Тавиан чуть склонил голову.
— Только вот я знаю, что ты их видишь и чувствуешь.
Уголки её губ дрогнули.
— Осторожнее, капитан. Такие комментарии могут быть расценены как непрофессиональное поведение.
— Сейчас у нас отдых.
— Ах, да. — Она сделала глоток из фляжки. — А я уже начала думать, что ты служишь даже в постели.
Он усмехнулся.
— Не совсем. Но по уставу могу составить подробный рапорт после.
— Оценка взаимодействия, обратная связь, график повторений?
— Только если партнёр заслуживает отметку «превосходно».
«Что я блять несу?!»
Она чуть вскинула бровь.
— Ты что, хочешь меня протестировать, Альварис?
Он спокойно выдержал её взгляд.
— Уже тестирую. Пока ты ведешь себя как человек, а не как оборванный провод.
— Ну так не дёргай за изоляцию, может и не замкнёт, — проговорила она, чуть хрипло.
Пламя напряжения между ними взметнулось. Тавиан протянул руку, плотно закрыл крышку на фляжке.
— Всё-таки ты ненормальная. Ты — кошмар для тех, кто любит контролировать.
— Я?! Я же такая милая.
— Ага, как опасный дракон.
Он сказал это без укора. Словно оценка. Или... комплимент. Рин откинулась на подушку.

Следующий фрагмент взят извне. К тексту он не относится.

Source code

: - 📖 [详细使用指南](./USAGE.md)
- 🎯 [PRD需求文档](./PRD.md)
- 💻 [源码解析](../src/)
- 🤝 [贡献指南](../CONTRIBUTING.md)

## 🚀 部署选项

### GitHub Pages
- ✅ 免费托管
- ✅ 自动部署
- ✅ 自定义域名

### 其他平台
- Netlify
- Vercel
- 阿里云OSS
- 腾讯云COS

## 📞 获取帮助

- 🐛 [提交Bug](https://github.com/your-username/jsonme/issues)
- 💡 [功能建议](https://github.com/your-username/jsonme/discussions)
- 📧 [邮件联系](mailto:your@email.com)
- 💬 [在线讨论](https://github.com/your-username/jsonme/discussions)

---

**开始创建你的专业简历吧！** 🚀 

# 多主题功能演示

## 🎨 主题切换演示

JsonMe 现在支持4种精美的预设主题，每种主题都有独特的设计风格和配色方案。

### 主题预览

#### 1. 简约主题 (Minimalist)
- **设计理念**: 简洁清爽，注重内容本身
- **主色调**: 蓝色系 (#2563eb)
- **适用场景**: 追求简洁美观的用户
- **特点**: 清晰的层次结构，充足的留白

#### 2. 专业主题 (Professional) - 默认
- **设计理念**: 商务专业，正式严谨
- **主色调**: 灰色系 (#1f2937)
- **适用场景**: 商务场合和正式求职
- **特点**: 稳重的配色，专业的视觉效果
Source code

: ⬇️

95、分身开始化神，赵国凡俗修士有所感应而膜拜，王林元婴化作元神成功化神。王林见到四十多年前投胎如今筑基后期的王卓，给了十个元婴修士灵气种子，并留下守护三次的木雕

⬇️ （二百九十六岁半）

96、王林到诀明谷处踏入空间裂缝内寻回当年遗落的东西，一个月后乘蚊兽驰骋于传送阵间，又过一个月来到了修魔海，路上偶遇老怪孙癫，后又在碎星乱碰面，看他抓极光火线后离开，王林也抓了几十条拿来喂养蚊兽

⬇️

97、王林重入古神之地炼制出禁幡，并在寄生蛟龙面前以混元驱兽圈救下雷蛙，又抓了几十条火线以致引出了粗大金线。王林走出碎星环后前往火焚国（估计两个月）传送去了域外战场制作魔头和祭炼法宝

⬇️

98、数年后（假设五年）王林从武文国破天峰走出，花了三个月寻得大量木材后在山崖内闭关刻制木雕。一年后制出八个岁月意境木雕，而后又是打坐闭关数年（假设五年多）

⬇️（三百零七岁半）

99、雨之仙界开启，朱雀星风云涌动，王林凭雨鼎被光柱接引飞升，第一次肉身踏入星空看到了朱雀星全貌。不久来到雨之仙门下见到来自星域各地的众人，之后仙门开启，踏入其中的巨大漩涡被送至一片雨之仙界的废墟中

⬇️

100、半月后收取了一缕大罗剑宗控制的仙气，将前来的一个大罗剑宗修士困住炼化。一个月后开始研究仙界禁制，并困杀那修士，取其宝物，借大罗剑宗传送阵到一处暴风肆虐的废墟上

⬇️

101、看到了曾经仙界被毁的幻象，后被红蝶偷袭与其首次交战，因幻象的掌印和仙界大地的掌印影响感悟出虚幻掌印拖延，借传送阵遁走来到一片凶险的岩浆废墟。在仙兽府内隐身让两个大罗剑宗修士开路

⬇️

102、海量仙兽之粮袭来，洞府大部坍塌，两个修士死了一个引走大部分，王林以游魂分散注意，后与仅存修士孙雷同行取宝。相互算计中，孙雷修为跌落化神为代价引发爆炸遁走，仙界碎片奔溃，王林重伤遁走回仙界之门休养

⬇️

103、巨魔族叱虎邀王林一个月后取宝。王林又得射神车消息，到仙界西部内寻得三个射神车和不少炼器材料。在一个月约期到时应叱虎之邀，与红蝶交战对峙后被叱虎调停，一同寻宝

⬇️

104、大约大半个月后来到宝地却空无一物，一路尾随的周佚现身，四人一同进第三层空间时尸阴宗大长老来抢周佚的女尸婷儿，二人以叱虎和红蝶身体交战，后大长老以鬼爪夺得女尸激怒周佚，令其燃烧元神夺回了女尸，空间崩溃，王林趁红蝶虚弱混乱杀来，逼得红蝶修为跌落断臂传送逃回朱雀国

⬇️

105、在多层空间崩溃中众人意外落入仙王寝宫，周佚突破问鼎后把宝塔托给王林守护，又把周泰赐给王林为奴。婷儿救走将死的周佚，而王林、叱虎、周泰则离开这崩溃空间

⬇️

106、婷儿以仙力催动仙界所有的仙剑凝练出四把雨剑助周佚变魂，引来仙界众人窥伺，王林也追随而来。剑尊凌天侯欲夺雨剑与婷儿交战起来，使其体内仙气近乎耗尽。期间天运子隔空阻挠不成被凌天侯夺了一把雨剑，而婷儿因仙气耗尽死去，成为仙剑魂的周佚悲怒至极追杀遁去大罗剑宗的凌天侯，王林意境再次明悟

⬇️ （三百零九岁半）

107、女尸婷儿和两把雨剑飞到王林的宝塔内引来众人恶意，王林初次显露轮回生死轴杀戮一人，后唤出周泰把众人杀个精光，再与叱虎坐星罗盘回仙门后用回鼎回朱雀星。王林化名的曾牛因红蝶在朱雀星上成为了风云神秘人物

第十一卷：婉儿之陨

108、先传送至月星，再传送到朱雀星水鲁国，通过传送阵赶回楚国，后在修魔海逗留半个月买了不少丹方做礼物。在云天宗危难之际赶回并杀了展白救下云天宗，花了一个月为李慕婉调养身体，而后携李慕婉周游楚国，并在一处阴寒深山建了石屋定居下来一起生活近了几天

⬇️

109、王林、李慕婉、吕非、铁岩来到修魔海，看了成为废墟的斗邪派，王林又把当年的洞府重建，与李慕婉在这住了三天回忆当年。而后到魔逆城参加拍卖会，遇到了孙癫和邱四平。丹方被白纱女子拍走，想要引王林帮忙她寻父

— А ты, оказывается, умеешь не рычать. Даже немного флиртовать, капитан Ледышка.
— Я не флиртую. — Он сделал паузу. — Я проверяю, как далеко ты готова зайти, не прячась за сарказмом.
— Дальше, чем ты думаешь.
Молчание повисло между ними. Не гнетущее — теплое. Как одеяло, которое не спасает от холода, но делает ночь менее одинокой.
— Завтра снова в путь, — напомнила она, будто для себя.
— А сегодня у тебя ещё полфляги, — ответил он.
Она посмотрела на него. Открыто, без маски.
— А у тебя?
— Только я, сигарета и несколько не самых приличных мыслей.
— Слава богам. Хоть кто-то тут может приятно провести время.
И оба — впервые — рассмеялись. Настоящим, теплым, даже немного уставшим смехом. Словно на миг позволили себе забыть, что всё это — только затишье. Что за этой ночью придет снова ложь, снова Поток, снова смерть.